Come giocherebbe, eventualmente, il Milan di Luciano Spalletti? E’ altamente probabile che l’allenatore di Certaldo riproponga anche in salsa rossonera il 4-2-3-1 con il quale tanto bene ha fatto sia nella Roma (dal 2005 al settembre 2009) che con la formazione russa, vincitrice di due Russian Premier League (2010-2012) e di una Supercoppa di Russia (2011). In porta, naturalmente, verrebbe confermato una delle poche certezze di questo campionato, lo spagnolo Diego Lopez: esperienza internazionale e relativa sicurezza tra i pali. In difesa, Spalletti potrebbe, come d’altronde ha già fatto a più riprese Inzaghi, chiedere rinforzi sulle fasce: per il suo gioco, che prevede una prima punta di ruolo (il Vucinic piuttosto che il Kerzhakov di turno..), sono fondamentali dei terzini che sappiano coprire tutta la banda di competenza, e che siano abili ad attaccare quanto a difendere. Abate, per giunta in scadenza di contratto, De Sciglio ed Armero non offrono sufficienti garanzie, ma potrebbero al momento lottarsi due maglie, in mancanza di alternative. Al centro, con tutta probabilità Spalletti si affiderebbe a Mexes, già allenato a Roma, in qualità di regista difensivo, con uno tra Rami ed Alex (favorito il primo) quale compagno di reparto. Nei due di centrocampo, a protezione della difesa, Spalletti ha sempre ricercato un mix tra tecnica e sostanza. Considerando Montolivo intoccabile, o quasi, nel ruolo di playmaker puro, di piede destro, verrebbe da pensare ad una possibile esclusione di De Jong in favore di Muntari (o Poli). Pazzini sarebbe il centravanti prescelto (a meno che non arrivino clamorose sorprese nell’ultima settimana di mercato), ed alle sue spalle si muoverebbero sicuramente Ménez, a sinistra, certamente Cerci, sul versante opposto, probabilmente Bonaventura, al centro, con continui interscambi di posizione con Ménez: ‘Jack’ sarebbe il prescelto per costanza, abnegazione, e spirito di sacrificio. Assicurerebbe anche copertura al centrocampo: particolare che un allenatore tiene sempre da conto.

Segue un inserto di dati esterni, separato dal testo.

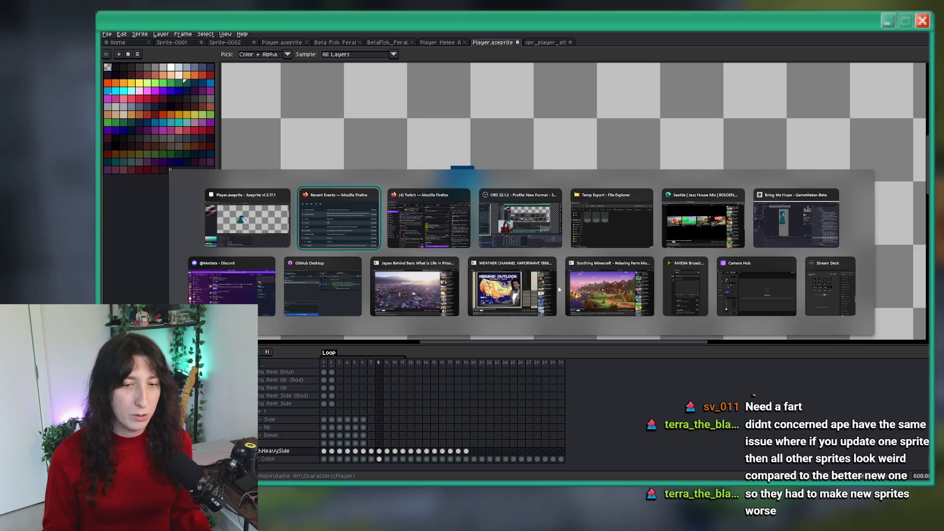
Dismiss the window switcher and stay in Aseprite on frame 8.
{"action": "key", "text": "Escape"}
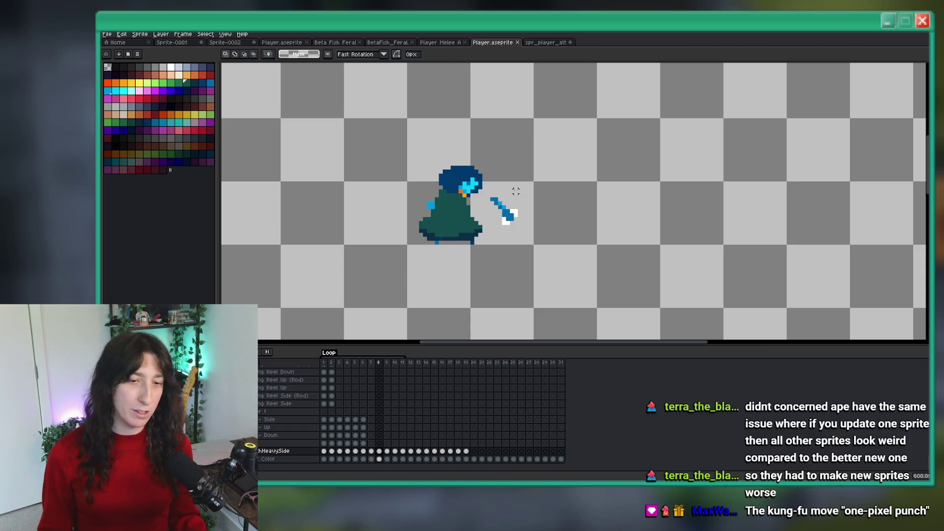
Draw a circle outline on frame 8 with the Ellipse tool, undoing a stray rectangle first.
{"action": "scroll", "coordinate": [515, 191], "scroll_direction": "down", "scroll_amount": 3}
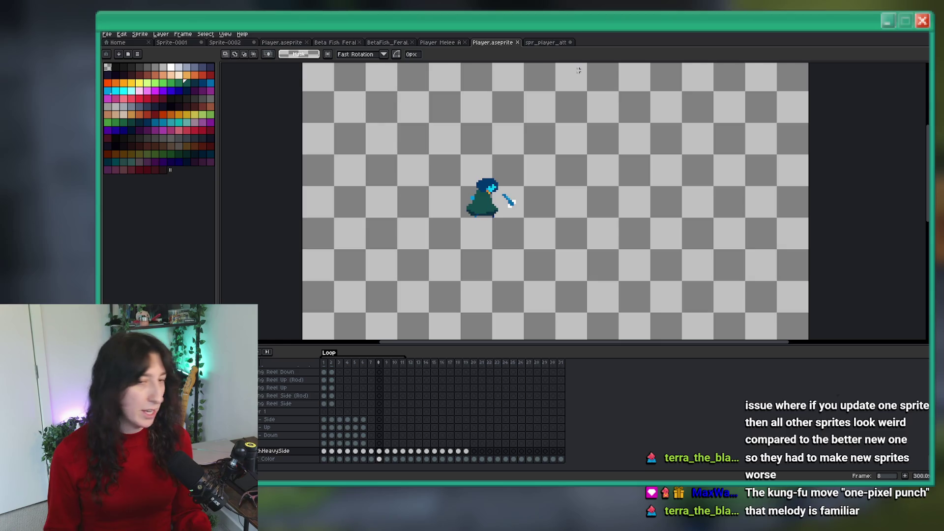
{"action": "scroll", "coordinate": [443, 135], "scroll_direction": "up", "scroll_amount": 3}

Ma il 4-2-3-1 non sarebbe l’unico modulo con il quale Luciano Spalletti potrebbe riformulare, ripensare il Milan. In un momento in cui la squadra subisce troppe reti, non riesce a mantenere il possesso palla, e copre poco e male in molte zone del campo, ecco che la variante di un solido, classico 4-4-2 potrebbe tornare molto utile. Diego Lopez tra i pali, poi De Sciglio – Rami – Mexes – Armero (?). In mezzo al campo, potrebbe essere ‘alzato’ Abate, liberato da compiti troppo difensivi, con Bonaventura sulla fascia sinistra. Montolivo a costruire gioco, Muntari, Poli o De Jong, in questo caso, a distruggerlo. Davanti, Pazzini ed Alessio Cerci per il quale riteniamo non sia un caso che abbia trascorso la sua miglior stagione al Torino, in termini di incisività sotto porta, giocando da seconda punta e non da esterno.

Ad ogni modo, è ancora troppo presto per facili congetture: domani sera c’è Milan-Lazio, ed un passaggio in semifinale di Coppa Italia potrebbe dare una svolta alla stagione rossonera senza la necessità di un cambio alla conduzione tecnica della squadra.